Almost everyone who sells logs says they're seasoned and ready to burn. Sometimes they are.
Unusual is the log merchant who tells you that you'll need to wait a month or two before his logs are ready, or to season a load over the summer. If you know a log merchant like that, hang on to them. We know one or two of them. Honesty's an undervalued resource that always pays dividends.
Give or take a few points, 20% is roughly considered the benchmark for a dry log. If you're a hoary-handed woodsperson, you'll know if a log is right just by picking it up, even looking at the damn thing. For everyone else, a moisture meter makes one hell of a lie detector.
Put the batteries in the way god intended, press the button and push the prongs into the side of the log.
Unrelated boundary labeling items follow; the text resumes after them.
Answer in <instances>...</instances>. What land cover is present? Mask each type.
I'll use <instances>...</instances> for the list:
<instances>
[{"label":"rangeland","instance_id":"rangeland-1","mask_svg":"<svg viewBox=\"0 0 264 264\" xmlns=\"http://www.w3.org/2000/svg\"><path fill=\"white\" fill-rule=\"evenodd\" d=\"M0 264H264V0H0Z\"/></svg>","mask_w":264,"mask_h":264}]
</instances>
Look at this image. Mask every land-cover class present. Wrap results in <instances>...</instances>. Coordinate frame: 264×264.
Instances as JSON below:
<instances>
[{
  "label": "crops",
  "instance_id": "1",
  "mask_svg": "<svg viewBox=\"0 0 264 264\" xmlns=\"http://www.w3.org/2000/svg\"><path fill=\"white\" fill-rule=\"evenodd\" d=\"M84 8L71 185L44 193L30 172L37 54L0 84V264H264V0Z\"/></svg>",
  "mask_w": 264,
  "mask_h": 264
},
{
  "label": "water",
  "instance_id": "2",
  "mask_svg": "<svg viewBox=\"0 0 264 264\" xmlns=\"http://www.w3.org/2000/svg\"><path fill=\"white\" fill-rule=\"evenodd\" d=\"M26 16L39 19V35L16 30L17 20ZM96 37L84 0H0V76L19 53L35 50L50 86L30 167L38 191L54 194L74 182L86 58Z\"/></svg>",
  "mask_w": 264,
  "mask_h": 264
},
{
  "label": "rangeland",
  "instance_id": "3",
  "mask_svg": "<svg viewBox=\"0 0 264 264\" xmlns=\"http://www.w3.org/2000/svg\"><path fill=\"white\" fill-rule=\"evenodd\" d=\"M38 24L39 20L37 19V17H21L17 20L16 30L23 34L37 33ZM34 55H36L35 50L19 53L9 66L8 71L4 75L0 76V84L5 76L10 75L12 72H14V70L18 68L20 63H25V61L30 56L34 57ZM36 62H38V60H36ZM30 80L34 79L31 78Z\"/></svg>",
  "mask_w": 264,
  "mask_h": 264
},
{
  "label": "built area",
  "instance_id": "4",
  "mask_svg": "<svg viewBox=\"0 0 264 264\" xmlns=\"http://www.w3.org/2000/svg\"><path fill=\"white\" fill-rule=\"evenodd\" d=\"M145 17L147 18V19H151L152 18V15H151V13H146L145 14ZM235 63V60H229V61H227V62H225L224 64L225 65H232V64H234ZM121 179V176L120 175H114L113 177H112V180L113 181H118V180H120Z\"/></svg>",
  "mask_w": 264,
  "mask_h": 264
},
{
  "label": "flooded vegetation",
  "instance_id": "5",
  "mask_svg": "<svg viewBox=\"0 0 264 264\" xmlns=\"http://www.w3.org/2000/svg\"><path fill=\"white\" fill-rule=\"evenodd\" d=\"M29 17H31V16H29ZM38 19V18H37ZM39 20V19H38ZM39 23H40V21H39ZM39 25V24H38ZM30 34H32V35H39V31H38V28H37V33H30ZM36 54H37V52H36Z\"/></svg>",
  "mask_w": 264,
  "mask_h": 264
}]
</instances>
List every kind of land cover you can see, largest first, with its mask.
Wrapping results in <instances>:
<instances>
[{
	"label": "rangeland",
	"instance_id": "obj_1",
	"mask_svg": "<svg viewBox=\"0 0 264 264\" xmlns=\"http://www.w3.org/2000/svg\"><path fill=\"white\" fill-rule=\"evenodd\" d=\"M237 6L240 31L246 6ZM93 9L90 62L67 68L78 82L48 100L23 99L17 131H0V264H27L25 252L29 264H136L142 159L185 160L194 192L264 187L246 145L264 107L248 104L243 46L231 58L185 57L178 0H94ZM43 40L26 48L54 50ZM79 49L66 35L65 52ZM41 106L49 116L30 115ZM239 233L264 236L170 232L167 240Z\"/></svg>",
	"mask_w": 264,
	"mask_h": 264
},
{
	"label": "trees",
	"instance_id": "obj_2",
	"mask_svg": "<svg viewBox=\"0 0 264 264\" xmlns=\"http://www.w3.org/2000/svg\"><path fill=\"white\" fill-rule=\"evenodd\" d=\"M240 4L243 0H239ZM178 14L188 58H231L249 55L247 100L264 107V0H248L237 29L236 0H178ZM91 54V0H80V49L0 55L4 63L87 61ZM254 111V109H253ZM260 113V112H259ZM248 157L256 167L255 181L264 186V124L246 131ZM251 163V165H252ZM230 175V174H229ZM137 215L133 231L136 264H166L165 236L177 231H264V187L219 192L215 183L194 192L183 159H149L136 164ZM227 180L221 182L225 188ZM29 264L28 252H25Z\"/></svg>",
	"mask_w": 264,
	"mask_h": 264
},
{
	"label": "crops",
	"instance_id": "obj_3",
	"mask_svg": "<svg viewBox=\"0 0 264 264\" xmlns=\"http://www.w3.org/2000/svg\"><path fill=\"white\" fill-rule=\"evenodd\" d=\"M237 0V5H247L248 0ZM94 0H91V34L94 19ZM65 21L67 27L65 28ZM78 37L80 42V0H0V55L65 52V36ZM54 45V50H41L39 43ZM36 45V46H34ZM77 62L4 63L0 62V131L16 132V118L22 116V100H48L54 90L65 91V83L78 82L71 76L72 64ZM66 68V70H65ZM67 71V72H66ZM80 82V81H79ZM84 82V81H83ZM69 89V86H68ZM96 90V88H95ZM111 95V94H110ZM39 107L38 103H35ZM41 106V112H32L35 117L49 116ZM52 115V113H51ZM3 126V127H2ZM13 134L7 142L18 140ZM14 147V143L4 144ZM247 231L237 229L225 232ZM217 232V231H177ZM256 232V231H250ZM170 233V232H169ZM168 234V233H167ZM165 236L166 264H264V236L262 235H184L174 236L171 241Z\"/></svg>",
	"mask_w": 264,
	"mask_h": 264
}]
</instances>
Here we get a reading of 13%.
Flip it over, we get 14%. Sounds good, right? But that's like love at first sight. He looks gorgeous, but is he actually a psychopath? She's got a great sense of humour, but does she actually know how to use a chainsaw? Well, you need to get beyond surface impressions.
Now comes the test, the moment of revealed truth. Ask your suitably-trained nominated axe-wielder to split that log asunder, then plunge the prongs into one of the freshly-cut surfaces. This batch of logs was nominally 'kiln-dried' which means it should have been bone-dry to light up like tar-paper.
We got sold a pup. 35%! That's the moisture content of freshly-felled ash, pretty much the only British wood that will burn from the off, albeit reluctantly. It's simply not dry enough to burn as a fuel.
So if you want to check your wood, pick up one of our moisture meters, split your logs, check 'em.
You may be disappointed.
The good news is, time may not heal all wounds, but it does dry all wood. Make sure your wood store is well-ventilated, and most half-seasoned logs will be ready for next winter.